Task statement:
A line qualifies if it holds the string "maps". Copy every qualifying line from the records.
Start of Records
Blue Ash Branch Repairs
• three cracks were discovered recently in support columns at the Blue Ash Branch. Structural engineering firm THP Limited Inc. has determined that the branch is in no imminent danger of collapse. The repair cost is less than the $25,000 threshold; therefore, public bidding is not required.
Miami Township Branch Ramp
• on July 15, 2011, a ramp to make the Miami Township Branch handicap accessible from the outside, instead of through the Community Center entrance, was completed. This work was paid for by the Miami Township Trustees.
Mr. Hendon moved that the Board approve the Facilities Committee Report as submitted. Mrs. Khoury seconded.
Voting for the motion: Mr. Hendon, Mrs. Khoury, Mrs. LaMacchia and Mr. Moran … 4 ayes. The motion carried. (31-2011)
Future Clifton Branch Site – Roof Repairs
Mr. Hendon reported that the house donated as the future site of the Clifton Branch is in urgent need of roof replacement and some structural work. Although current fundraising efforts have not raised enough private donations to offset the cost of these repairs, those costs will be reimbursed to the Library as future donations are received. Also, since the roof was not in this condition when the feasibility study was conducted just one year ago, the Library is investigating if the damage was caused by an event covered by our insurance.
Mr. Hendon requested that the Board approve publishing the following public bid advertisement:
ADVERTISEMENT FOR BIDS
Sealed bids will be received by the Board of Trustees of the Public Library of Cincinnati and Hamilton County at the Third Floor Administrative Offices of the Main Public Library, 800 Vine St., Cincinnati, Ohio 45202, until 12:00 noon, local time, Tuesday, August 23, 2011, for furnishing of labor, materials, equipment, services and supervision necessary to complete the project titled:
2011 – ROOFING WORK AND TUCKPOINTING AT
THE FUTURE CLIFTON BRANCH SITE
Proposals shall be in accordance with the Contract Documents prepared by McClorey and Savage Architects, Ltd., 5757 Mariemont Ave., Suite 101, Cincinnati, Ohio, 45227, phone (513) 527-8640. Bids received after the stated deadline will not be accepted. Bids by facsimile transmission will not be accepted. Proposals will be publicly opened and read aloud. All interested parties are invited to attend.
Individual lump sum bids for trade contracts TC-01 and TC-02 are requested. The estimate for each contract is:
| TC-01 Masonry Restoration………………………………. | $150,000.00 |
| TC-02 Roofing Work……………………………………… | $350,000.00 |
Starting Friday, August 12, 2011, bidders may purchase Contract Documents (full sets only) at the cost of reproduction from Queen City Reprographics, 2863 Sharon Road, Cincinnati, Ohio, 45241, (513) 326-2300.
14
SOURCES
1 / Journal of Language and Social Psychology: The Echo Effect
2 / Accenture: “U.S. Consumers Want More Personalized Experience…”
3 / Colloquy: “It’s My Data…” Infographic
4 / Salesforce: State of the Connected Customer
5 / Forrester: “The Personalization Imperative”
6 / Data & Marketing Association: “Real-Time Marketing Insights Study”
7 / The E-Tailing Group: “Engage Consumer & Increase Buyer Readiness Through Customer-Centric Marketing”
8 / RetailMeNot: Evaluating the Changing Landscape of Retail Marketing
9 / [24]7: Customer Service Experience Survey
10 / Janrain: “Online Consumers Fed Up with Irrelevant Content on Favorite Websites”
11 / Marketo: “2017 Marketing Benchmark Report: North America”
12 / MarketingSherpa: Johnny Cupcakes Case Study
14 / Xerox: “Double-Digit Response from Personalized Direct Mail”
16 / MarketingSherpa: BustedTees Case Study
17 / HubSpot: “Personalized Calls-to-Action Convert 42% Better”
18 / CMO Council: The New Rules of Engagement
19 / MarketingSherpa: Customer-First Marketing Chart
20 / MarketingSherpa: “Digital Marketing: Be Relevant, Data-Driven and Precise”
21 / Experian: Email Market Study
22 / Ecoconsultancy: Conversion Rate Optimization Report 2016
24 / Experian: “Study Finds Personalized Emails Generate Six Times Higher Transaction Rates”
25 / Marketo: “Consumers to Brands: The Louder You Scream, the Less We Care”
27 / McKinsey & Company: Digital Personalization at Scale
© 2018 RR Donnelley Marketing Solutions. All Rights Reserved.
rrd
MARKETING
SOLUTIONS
End of Records
Start of Records
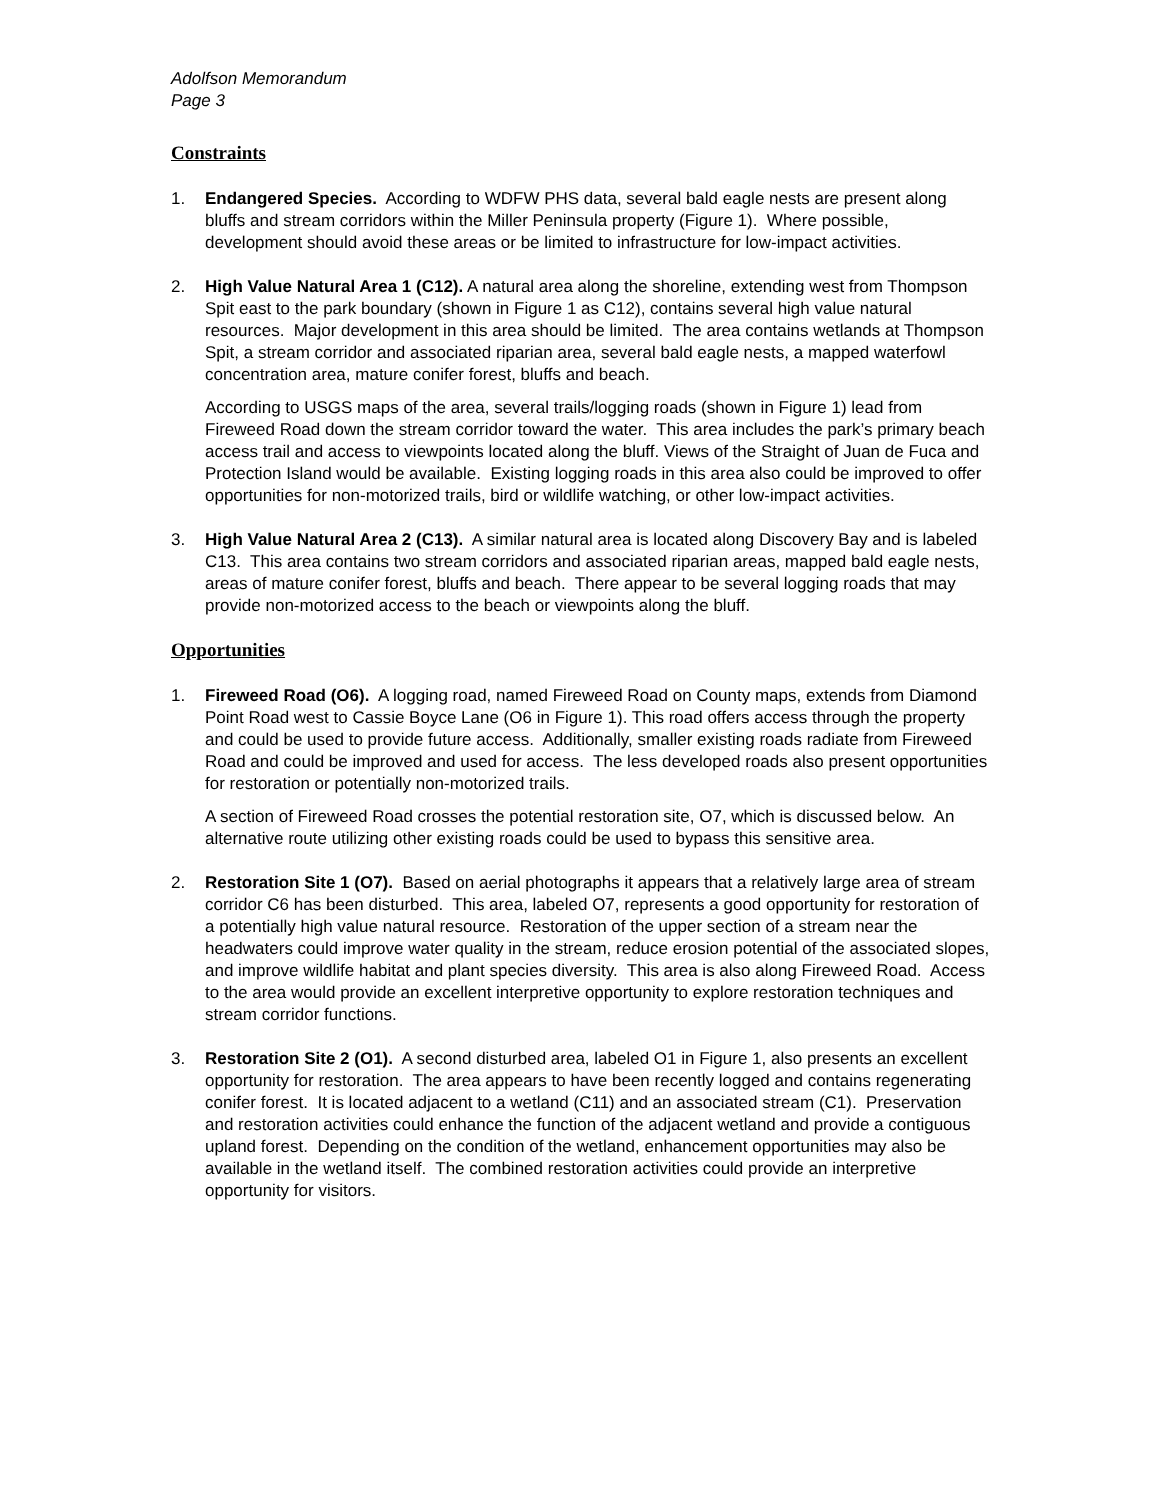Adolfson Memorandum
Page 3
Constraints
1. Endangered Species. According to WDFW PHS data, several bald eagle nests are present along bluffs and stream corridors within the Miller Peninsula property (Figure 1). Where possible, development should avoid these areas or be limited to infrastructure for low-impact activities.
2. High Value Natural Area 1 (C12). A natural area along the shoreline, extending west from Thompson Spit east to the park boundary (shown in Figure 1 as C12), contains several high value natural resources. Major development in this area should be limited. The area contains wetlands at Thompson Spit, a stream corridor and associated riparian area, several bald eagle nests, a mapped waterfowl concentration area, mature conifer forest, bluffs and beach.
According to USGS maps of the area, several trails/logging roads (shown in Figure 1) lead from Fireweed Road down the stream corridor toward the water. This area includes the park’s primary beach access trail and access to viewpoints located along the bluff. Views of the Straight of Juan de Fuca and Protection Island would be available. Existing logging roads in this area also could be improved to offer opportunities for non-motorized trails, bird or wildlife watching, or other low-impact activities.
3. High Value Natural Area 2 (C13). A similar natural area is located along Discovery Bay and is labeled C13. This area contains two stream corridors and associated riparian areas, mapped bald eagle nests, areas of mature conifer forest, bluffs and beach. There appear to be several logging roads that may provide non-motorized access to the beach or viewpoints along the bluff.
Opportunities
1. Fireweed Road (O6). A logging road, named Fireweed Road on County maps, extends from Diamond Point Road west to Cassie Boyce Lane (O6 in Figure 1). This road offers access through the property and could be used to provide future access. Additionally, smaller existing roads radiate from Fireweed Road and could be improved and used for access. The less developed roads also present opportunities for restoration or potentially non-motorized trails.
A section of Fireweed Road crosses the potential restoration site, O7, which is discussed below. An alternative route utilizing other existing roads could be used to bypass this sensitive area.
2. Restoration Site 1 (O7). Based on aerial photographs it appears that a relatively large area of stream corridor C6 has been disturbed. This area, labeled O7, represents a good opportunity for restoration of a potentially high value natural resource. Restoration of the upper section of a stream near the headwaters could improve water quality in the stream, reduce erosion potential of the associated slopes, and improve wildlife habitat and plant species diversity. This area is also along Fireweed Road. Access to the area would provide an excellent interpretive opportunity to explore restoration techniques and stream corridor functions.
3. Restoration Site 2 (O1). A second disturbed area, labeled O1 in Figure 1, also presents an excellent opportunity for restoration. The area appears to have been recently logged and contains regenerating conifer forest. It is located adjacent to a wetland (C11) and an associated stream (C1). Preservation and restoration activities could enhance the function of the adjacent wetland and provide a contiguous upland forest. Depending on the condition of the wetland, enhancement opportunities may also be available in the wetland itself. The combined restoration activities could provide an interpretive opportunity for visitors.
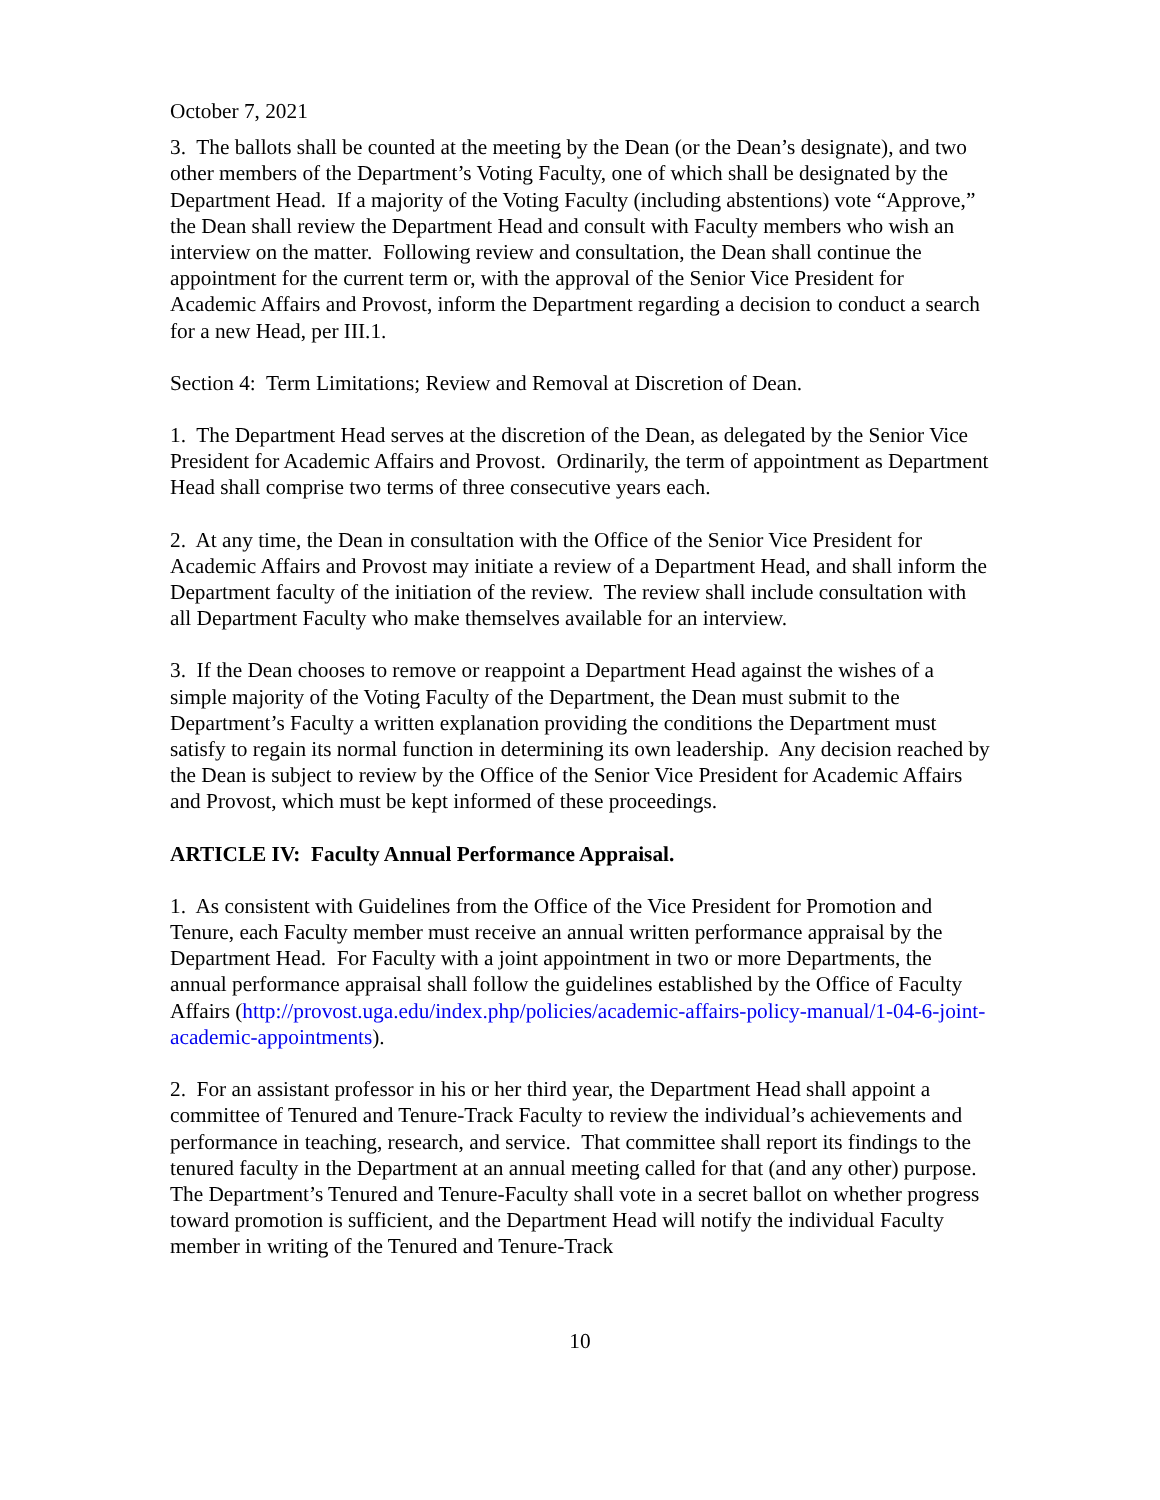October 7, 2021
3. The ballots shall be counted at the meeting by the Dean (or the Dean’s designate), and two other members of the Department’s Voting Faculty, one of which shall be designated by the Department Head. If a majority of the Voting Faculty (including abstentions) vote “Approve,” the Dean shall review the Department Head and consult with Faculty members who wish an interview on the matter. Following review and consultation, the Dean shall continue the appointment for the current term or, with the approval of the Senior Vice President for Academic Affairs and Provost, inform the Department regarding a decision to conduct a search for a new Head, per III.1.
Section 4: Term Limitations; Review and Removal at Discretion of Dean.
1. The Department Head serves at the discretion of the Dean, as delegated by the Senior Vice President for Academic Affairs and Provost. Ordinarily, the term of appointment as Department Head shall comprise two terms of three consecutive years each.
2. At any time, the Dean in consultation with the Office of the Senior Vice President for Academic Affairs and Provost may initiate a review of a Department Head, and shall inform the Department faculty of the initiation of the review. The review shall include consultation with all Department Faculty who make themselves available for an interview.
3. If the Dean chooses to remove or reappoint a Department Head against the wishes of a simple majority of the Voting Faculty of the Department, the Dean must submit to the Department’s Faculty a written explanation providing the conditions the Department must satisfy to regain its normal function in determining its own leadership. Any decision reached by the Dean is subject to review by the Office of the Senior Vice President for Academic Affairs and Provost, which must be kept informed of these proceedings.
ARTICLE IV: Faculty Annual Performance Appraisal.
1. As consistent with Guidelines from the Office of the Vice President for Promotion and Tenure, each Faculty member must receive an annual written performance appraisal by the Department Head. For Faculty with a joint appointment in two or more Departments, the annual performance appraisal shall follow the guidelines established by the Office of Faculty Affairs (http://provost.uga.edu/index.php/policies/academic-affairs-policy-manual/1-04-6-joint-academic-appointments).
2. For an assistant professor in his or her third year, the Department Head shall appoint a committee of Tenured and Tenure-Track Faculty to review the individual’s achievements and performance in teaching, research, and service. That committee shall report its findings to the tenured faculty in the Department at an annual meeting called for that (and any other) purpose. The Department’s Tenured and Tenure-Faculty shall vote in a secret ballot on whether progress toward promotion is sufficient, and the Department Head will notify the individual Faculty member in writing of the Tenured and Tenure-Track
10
End of Records
Start of Records
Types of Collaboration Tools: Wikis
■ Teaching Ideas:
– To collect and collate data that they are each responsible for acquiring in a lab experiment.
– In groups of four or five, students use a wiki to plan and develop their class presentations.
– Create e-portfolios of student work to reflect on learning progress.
End of Records
Exercise result:
According to USGS maps of the area, several trails/logging roads (shown in Figure 1) lead from Fireweed Road down the stream corridor toward the water. This area includes the park’s primary beach access trail and access to viewpoints located along the bluff. Views of the Straight of Juan de Fuca and Protection Island would be available. Existing logging roads in this area also could be improved to offer opportunities for non-motorized trails, bird or wildlife watching, or other low-impact activities.
1. Fireweed Road (O6). A logging road, named Fireweed Road on County maps, extends from Diamond Point Road west to Cassie Boyce Lane (O6 in Figure 1). This road offers access through the property and could be used to provide future access. Additionally, smaller existing roads radiate from Fireweed Road and could be improved and used for access. The less developed roads also present opportunities for restoration or potentially non-motorized trails.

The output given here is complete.